For those interested in clinical diagnostics of genetic diseases, the ability to use the molecular information presented within our various genomic databases is somewhat limited. If you attempt to locate the common p.Q12X mutation within the NCBI Reference Sequence of the AMPD1 gene (which causes Adenosine Monophosphate Deaminase Deficiency), you will find that the 12th codon does not correspond to Glutamic Acid (the mutation, according to the current RefSeq gene (NM_000036.2), is actually p.Q45X) . For researchers and clinicians looking for SNP primers or probes for specific mutations, the lack of fidelity and congruency between reported mutations and the “curated” databases is more than a headache. I have personally spent hours chasing down one mutation only to remain uncertain as to whether or not I had located the proper nucleotide in the end.
What is the issue? Did the original researchers not properly locate the mutation? Is the Reference Sequence incorrect? What can be done to increase the ease with which we can not only locate a specific phenotype-associated variant, but determine the nucleotides immediately surrounding that locus as well?
Understanding the Genomic Databases
The National Center for Biotechnology Information (NCBI) provides an excellent summary of the differences between its two major databases: RefSeq and GenBank.
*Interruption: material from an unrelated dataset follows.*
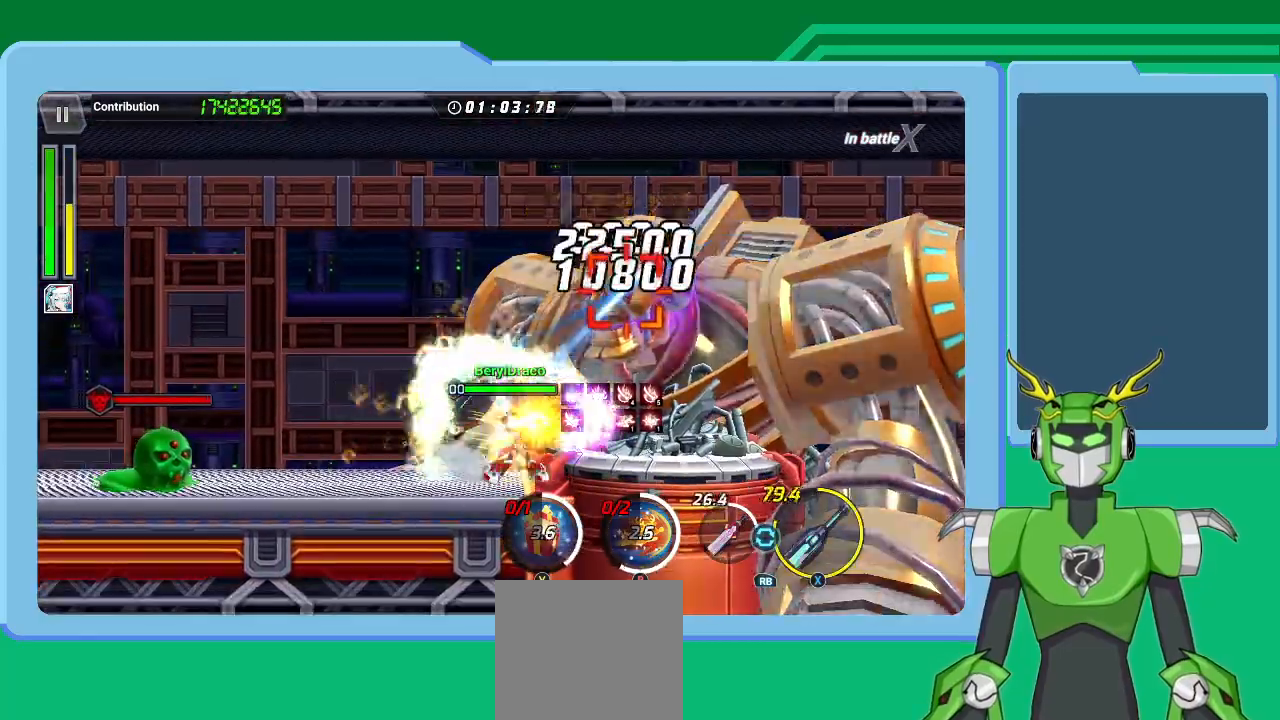
{"buttons": ["X", "L1"], "left_stick": "center", "right_stick": "center", "events": [[33, "L1", "up"], [100, "L1", "down"], [200, "L1", "up"], [267, "L1", "down"], [367, "L1", "up"], [467, "L1", "down"]]}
The major distinction for those interested in clinical genetics is the fact that RefSeq is curated and GenBank is not. GenBank is essentially a public repository of all DNA sequences made available by researchers who are responsible for updating and maintaining their own submitted sequences. RefSeq is the database that attempts to provide one sequences as the “Reference Sequence,” usually determined by looking at the most common variants among the GenBank entries. RefSeq sequences are occasionally updated which is why it is always important to include the accession number of the gene when using the Reference Sequence.
RefSeq has greater utility because it provides linked records between the genomic DNA, the mRNA transcript (and cDNA record), and the translated protein. It would seem that locating a non-synonymous mutation should take just a few clicks.
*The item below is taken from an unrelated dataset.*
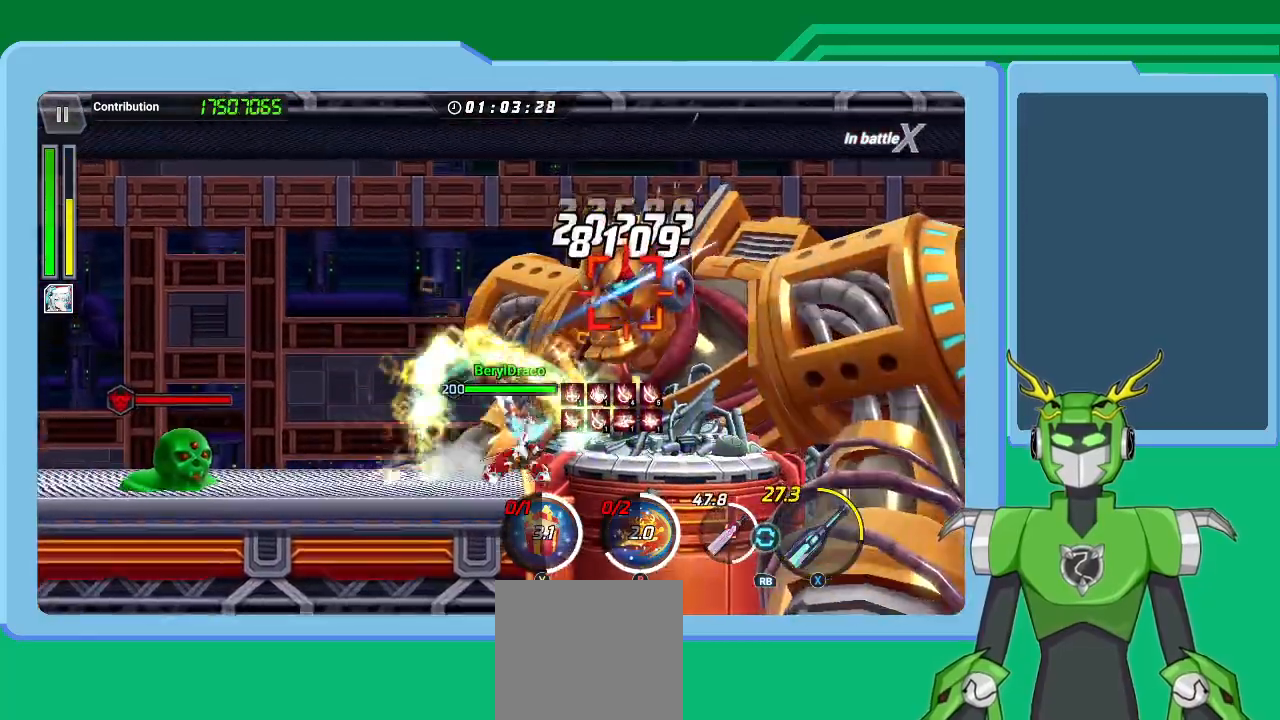
{"buttons": ["X"], "left_stick": "center", "right_stick": "center", "events": [[33, "L1", "up"], [267, "L1", "down"], [367, "L1", "up"], [433, "L1", "down"], [500, "L1", "up"]]}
An Arcane Nomenclature System
Okay, I admit, arcane is a bit harsh, but it is time to update our nomenclature system. The Human Genome Variation Society (HGVS) provides the guidelines that are currently considered the best practice in naming sequence variants. They rely on coding DNA (cDNA) and essentially number the cDNA beginning with 1 for the first Adenine in the initiation (ATG) codon. There are obvious drawbacks to using cDNA, the most important being lack of numerical assignments for intronic nucleotides.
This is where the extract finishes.